Dr. Deming: Don't Leave Organizational Transformation on the Factory Floor. It's Everybody's Job

Hosts John Dyer and Dr. Mohammed Saleh discuss Dr. Deming's 14th point for management, weighing in on the importance of including every department and every layer of the workforce in a transformation effort.
Feb. 23, 2026
2 min read

Put everybody in the company to work to accomplish the transformation. The transformation is everybody's job.Dr. W. Edwards Deming's 14th point for management


Management guru Dr. W. Edwards Deming concluded his 14 points for management with a seemingly straightforward mandate: It's everybody’s responsibility to accomplish an organizational transformation, with no exceptions.

In this episode of Behind the Curtain: Adventures in Continuous Improvement, podcast hosts Dr. Mohamed Saleh and John Dyer continue their exploration of Deming’s 14 management points, focusing on his final mandate.
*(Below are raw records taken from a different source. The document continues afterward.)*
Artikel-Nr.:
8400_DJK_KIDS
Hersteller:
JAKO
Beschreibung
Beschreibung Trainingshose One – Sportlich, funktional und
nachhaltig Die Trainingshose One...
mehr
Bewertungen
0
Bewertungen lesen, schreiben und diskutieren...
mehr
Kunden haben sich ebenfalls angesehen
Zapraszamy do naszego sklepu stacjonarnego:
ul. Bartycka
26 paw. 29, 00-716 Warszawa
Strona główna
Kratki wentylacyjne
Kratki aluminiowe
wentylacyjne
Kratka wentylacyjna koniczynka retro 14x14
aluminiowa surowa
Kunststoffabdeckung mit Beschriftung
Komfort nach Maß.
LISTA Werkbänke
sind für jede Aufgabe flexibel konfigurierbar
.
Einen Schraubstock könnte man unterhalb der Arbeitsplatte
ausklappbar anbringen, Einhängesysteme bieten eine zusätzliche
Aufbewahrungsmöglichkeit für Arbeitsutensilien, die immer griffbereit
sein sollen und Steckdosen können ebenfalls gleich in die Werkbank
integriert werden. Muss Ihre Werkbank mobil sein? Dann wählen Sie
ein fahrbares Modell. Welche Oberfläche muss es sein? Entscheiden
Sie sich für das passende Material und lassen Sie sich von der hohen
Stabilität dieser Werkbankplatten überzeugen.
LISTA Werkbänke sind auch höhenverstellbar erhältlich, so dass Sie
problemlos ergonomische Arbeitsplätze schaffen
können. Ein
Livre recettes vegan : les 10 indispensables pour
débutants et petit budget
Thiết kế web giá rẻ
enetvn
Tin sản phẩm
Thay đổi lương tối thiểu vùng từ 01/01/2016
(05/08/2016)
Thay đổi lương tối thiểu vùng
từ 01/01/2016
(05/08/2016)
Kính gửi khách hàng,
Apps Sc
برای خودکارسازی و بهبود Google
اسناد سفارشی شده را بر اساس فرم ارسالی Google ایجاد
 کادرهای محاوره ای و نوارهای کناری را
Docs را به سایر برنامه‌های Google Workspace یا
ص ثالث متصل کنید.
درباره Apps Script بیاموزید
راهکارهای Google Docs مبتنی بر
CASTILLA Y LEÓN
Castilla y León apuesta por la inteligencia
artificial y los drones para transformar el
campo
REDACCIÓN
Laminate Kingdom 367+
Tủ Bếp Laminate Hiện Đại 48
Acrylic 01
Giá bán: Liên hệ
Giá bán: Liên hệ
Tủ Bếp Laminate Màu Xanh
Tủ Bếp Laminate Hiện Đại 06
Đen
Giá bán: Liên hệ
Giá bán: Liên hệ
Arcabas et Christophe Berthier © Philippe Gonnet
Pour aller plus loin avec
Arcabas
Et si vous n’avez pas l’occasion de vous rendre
Saleh describes Deming’s 14th point as “an easy concept to grasp” compared with some of his other points. That said, Saleh observed that many companies don’t follow it.

The podcast hosts delve into details of why a successful organizational transformation cannot be handed off to a certain title or delegated to a specific department. Among their discussion points:

  • The mistaken characterization of lean as a factory strategy when “it’s really an enterprise operating system,” Saleh says. The problem created by this characterization is that other departments believe lean doesn’t apply to them, or, if they do believe it applies, production is the place to start and other departments will catch up later. Not factored in is that other departments’ problems or challenges affect the production floor.
  • The hiring of an outside lean specialist to “do” team-based continuous improvement for the organization and be responsible for a lean transformation’s success or failure. Saleh and Dyer delve into how this runs completely counter to Deming’s 14th point—while also noting the potential benefit of an external lean guide or mentor.
  • The importance of decision flow. “Just like operations has material flow, functions have decision flow, and if you don’t map those decision flows, you end up managing escalations,” Saleh says.
  • The different types of lean practitioners and what they bring to an organization. Examples include practitioners who are strong in the technical aspects of a lean transformation and others whose strength is challenging the status quo.

Ultimately, Deming’s message is a simple one. “Everybody in the organization needs to be part of the transformation. That includes sales, marketing, finance, human resources, everyone has to be engaged,” Dyer says. “It also means every layer of the organization has to be completely involved, from the CEO all the way through to the people who are working on the production system making things happen, and everyone in between.”